→ Problem details
Output the data word for word, dropping every image.

===== Entries provided

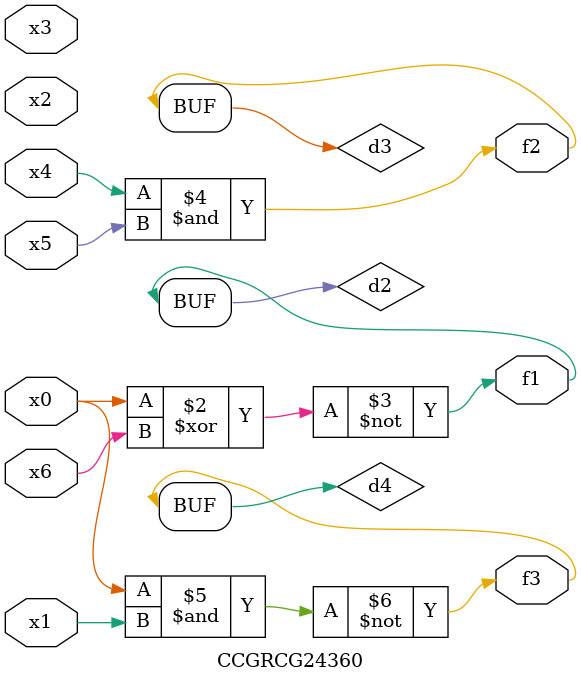
<source format=v>
module CCGRCG24360(
	input x0, x1, x2, x3, x4, x5, x6,
	output f1, f2, f3
);

	wire d1, d2, d3, d4;

	nor (d1, x0);
	xnor (d2, x0, x6);
	and (d3, x4, x5);
	nand (d4, x0, x1);
	assign f1 = d2;
	assign f2 = d3;
	assign f3 = d4;
endmodule

</source>
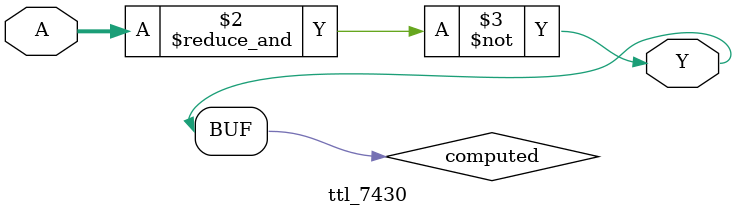
<source format=v>

module ttl_7430 #(parameter WIDTH_IN = 8, DELAY_RISE = 0, DELAY_FALL = 0)
(
  input [WIDTH_IN-1:0] A,
  output Y
);

//------------------------------------------------//
reg computed;

always @(*)
begin
  computed = ~(&A);
end
//------------------------------------------------//

assign #(DELAY_RISE, DELAY_FALL) Y = computed;

endmodule

</source>
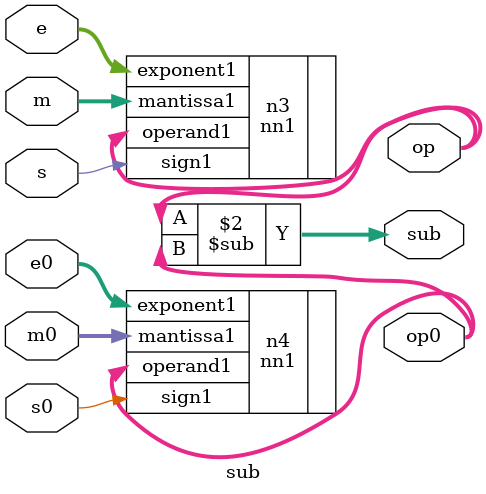
<source format=v>
`include "nn1.v"
module sub(s,s0,e,e0,m,m0,op,op0,sub);
   input s,s0;
   input [7:0]e,e0;
   input [22:0]m,m0;
   output [31:0]op,op0;
   output reg[31:0]sub;

   nn1 n3(.sign1(s),.exponent1(e),.mantissa1(m),.operand1(op));
   nn1 n4(.sign1(s0),.exponent1(e0),.mantissa1(m0),.operand1(op0));

   always @(sub,op,op0) begin
     sub=op-op0;
   end

endmodule
</source>
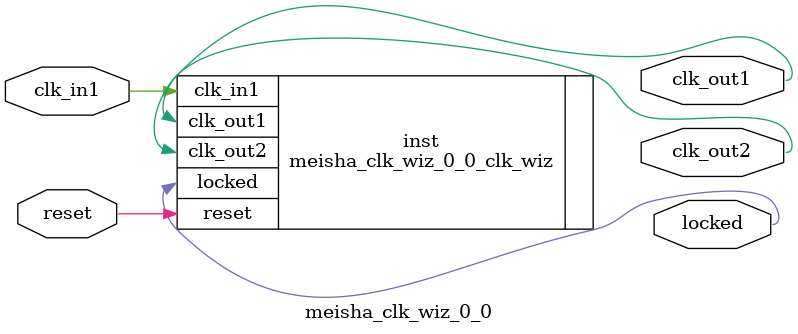
<source format=v>


`timescale 1ps/1ps

(* CORE_GENERATION_INFO = "meisha_clk_wiz_0_0,clk_wiz_v5_3_3_0,{component_name=meisha_clk_wiz_0_0,use_phase_alignment=true,use_min_o_jitter=false,use_max_i_jitter=false,use_dyn_phase_shift=false,use_inclk_switchover=false,use_dyn_reconfig=false,enable_axi=0,feedback_source=FDBK_AUTO,PRIMITIVE=PLL,num_out_clk=2,clkin1_period=5.0,clkin2_period=10.0,use_power_down=false,use_reset=true,use_locked=true,use_inclk_stopped=false,feedback_type=SINGLE,CLOCK_MGR_TYPE=NA,manual_override=false}" *)

module meisha_clk_wiz_0_0 
 (
  // Clock out ports
  output        clk_out1,
  output        clk_out2,
  // Status and control signals
  input         reset,
  output        locked,
 // Clock in ports
  input         clk_in1
 );

  meisha_clk_wiz_0_0_clk_wiz inst
  (
  // Clock out ports  
  .clk_out1(clk_out1),
  .clk_out2(clk_out2),
  // Status and control signals               
  .reset(reset), 
  .locked(locked),
 // Clock in ports
  .clk_in1(clk_in1)
  );

endmodule

</source>
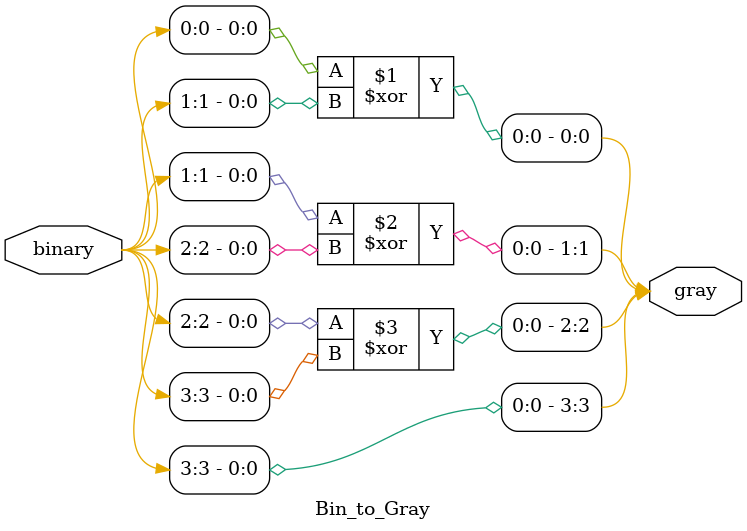
<source format=v>
module Bin_to_Gray (
    input [3:0] binary,
    output [3:0] gray
);

    assign gray[0] = binary[0] ^ binary[1];
    assign gray[1] = binary[1] ^ binary[2];
    assign gray[2] = binary[2] ^ binary[3];
    assign gray[3] = binary[3];

endmodule

</source>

==========

→ Solution for this exercise
<source format=v>
module CCGRCG24360(
	input x0, x1, x2, x3, x4, x5, x6,
	output f1, f2, f3
);

	wire d1, d2, d3, d4;

	nor (d1, x0);
	xnor (d2, x0, x6);
	and (d3, x4, x5);
	nand (d4, x0, x1);
	assign f1 = d2;
	assign f2 = d3;
	assign f3 = d4;
endmodule

</source>
<source format=v>

module ttl_7430 #(parameter WIDTH_IN = 8, DELAY_RISE = 0, DELAY_FALL = 0)
(
  input [WIDTH_IN-1:0] A,
  output Y
);

//------------------------------------------------//
reg computed;

always @(*)
begin
  computed = ~(&A);
end
//------------------------------------------------//

assign #(DELAY_RISE, DELAY_FALL) Y = computed;

endmodule

</source>
<source format=v>
`include "nn1.v"
module sub(s,s0,e,e0,m,m0,op,op0,sub);
   input s,s0;
   input [7:0]e,e0;
   input [22:0]m,m0;
   output [31:0]op,op0;
   output reg[31:0]sub;

   nn1 n3(.sign1(s),.exponent1(e),.mantissa1(m),.operand1(op));
   nn1 n4(.sign1(s0),.exponent1(e0),.mantissa1(m0),.operand1(op0));

   always @(sub,op,op0) begin
     sub=op-op0;
   end

endmodule
</source>
<source format=v>


`timescale 1ps/1ps

(* CORE_GENERATION_INFO = "meisha_clk_wiz_0_0,clk_wiz_v5_3_3_0,{component_name=meisha_clk_wiz_0_0,use_phase_alignment=true,use_min_o_jitter=false,use_max_i_jitter=false,use_dyn_phase_shift=false,use_inclk_switchover=false,use_dyn_reconfig=false,enable_axi=0,feedback_source=FDBK_AUTO,PRIMITIVE=PLL,num_out_clk=2,clkin1_period=5.0,clkin2_period=10.0,use_power_down=false,use_reset=true,use_locked=true,use_inclk_stopped=false,feedback_type=SINGLE,CLOCK_MGR_TYPE=NA,manual_override=false}" *)

module meisha_clk_wiz_0_0 
 (
  // Clock out ports
  output        clk_out1,
  output        clk_out2,
  // Status and control signals
  input         reset,
  output        locked,
 // Clock in ports
  input         clk_in1
 );

  meisha_clk_wiz_0_0_clk_wiz inst
  (
  // Clock out ports  
  .clk_out1(clk_out1),
  .clk_out2(clk_out2),
  // Status and control signals               
  .reset(reset), 
  .locked(locked),
 // Clock in ports
  .clk_in1(clk_in1)
  );

endmodule

</source>
<source format=v>
module Bin_to_Gray (
    input [3:0] binary,
    output [3:0] gray
);

    assign gray[0] = binary[0] ^ binary[1];
    assign gray[1] = binary[1] ^ binary[2];
    assign gray[2] = binary[2] ^ binary[3];
    assign gray[3] = binary[3];

endmodule

</source>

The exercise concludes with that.